:: Excerpt ::

Landlord and Tenant Act 1954, Part II — Application for new tenancy — Opposition by landlord under section 30(1)(f) of Act — Appeal from decision of county court judge in favour of landlord — Whether landlord had shown ‘intention’ to carry out reconstruction within the meaning of the authorities on para (f) — Intention required was an intention ‘on the termination of the current tenancy’ — Evidence did not show such intention — Case presented in Court of Appeal with different emphasis from that put forward below

The appellant
tenant occupied a smithy or forge where he made wrought iron gates and carried
out certain repairs — His immediate landlord, the present respondent, owned the
smithy and a barn together with a small area of surrounding land — This had been
transferred to the respondent out of an area belonging to her mother, the
remainder of which (the larger portion) continued to be the mother’s property —
The whole area before the transfer was the subject of a planning permission
granted to the mother for a development scheme consisting of the conversion of
the barn and smithy to a single dwelling, the construction of five other
detached houses, a new access road and garages — The planning permission was
subject to conditions which were relevant to the present litigation — These
were that no occupation should take place until the whole plan had been
completed, including the construction and approval of the proposed access road
— The scheme required vacant possession of the smithy occupied by the appellant
tenant — The respondent landlord succeeded in the county court in obtaining a
possession order for this purpose, relying on the ground provided by section
30(1)(f) — The tenant appealed

On appeal the
sole question was whether the respondent had shown that she ‘intends’ to carry
out the reconstruction within the meaning of section 30(1)(f) as laid down by
earlier cases, of which a number were cited — The general effect of the
authorities was that the intention must be firm and settled, not likely to be changed;
that it must, in the often-quoted words of Asquith LJ in Cunliffe v Goodman, have
‘moved out of the zone of contemplation — out of the sphere of the tentative,
the provisional and the exploratory — into the valley of decision’; and that
there must be a reasonable prospect that the reconstruction will be carried
out, with not too many hurdles to overcome — In the present case the settled
intention had to relate not merely to the barn and smithy but also to the
remaining, and major, part of the development, the construction of the five
other dwellings, the access road and the garages — This involved co-operation
between the respondent and her mother, but it was accepted that the latter
would give as much co-operation as possible — The question of the different
titles, which had been referred to by the judge, was not relied on in the Court
of Appeal — The appellant’s case was that the respondent landlord was unable to
establish, even with the co-operation of her mother, that there was present the
settled intention, or the means, to carry out the whole development on the
termination of the current tenancy

The evidence
showed that, if the matter had concerned the barn and the smithy only, the
respondent had, or could obtain, the necessary finance, but that was not the
position — As regards the remainder of the development, no specific developer
had been selected, no estimates obtained in regard to costs and no advice
received about what a developer would be likely to pay — In addition, there was
evidence that if a good offer had been received for the whole of the land the
respondent and her mother might have accepted it — In the circumstances there
was a fatal obstacle in the respondent’s way — The ‘intention’ which the law
required was an intention to carry out the reconstruction ‘on the termination
of the current tenancy’ — The position in the present case was, however, that
without further exploration there could be no certainty, nor any high
probability, nor even (if that is the correct test) a reasonable prospect, that
a developer would, by the material time, agree to pay to the respondent’s
mother a price which she would accept — There was a very real possibility that
an acceptable price for the remainder of the land would not be agreed within a
period which would allow the conversion of the barn and the smithy to be
carried out ‘on the termination of the current tenancy’

72

The tenant’s
appeal was thus successful and it was agreed by the parties that he should be
granted a new tenancy of the premises for one year on such terms and at such
rent as the county court should direct

The following
cases are referred to in this report.

:::
:: Provided records ::

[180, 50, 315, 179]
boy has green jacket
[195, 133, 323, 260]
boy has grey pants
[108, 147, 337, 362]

:::

**Work instruction**:
Write the next part of the law report on the smithy tenancy appeal, beginning right after its final sentence.

**Result of the exercise**:
Cunliffe v Goodman [1950] 2 KB 237; [1950] 1 All ER 720, CA

Fleet
Electrics Ltd
v Jacey Investments Ltd [1956]
1 WLR 1027; [1956] 3 All ER 99, CA

Gregson v Cyril Lord Ltd [1963] 1 WLR 41; [1962] 3 All ER 907;
[1962] EGD 298; (1962) 184 EG 789, CA

Reohorn v Barry Corporation [1956] 1 WLR 845; [1956] 2 All ER 742;
[1956] EGD 243; (1956) 167 EG 604, CA

This was an
appeal by the tenant Leslie Philip Edwards from the decision of His Honour
Judge Hammerton dismissing the appellants’ application for a new tenancy of
premises at The Forge, West Street, Alfriston, East Sussex. The respondent
landlord, Mrs Carolamber Linda Thompson, objected under section 30(1)(f)
of the Landlord and Tenant Act 1954 to the grant of a new tenancy.

Patrick Ground
QC and Ian McCullouch (instructed by John Healy & Co) appeared on behalf of
the appellant; Christopher Smyth (instructed by Wynne Baxter Godfree)
represented the respondent.

Giving
judgment, NOURSE LJ said: The question in this case is whether, on a
tenant’s application for a new tenancy of business premises, the landlord has
made out a ground of opposition under section 30(1)(f) of the Landlord
and Tenant Act 1954, namely:

that on the
termination of the current tenancy the landlord intends to demolish or
reconstruct the premises comprised in the holding or a substantial part of
those premises or to carry out substantial work of construction on the holding
or part thereof and that he could not reasonably do so without obtaining
possession of the holding.

On April 14
1989 His Honour Judge Hammerton, sitting in the Eastbourne County Court, gave
judgment in favour of the landlord, and the tenant has now appealed to this
court.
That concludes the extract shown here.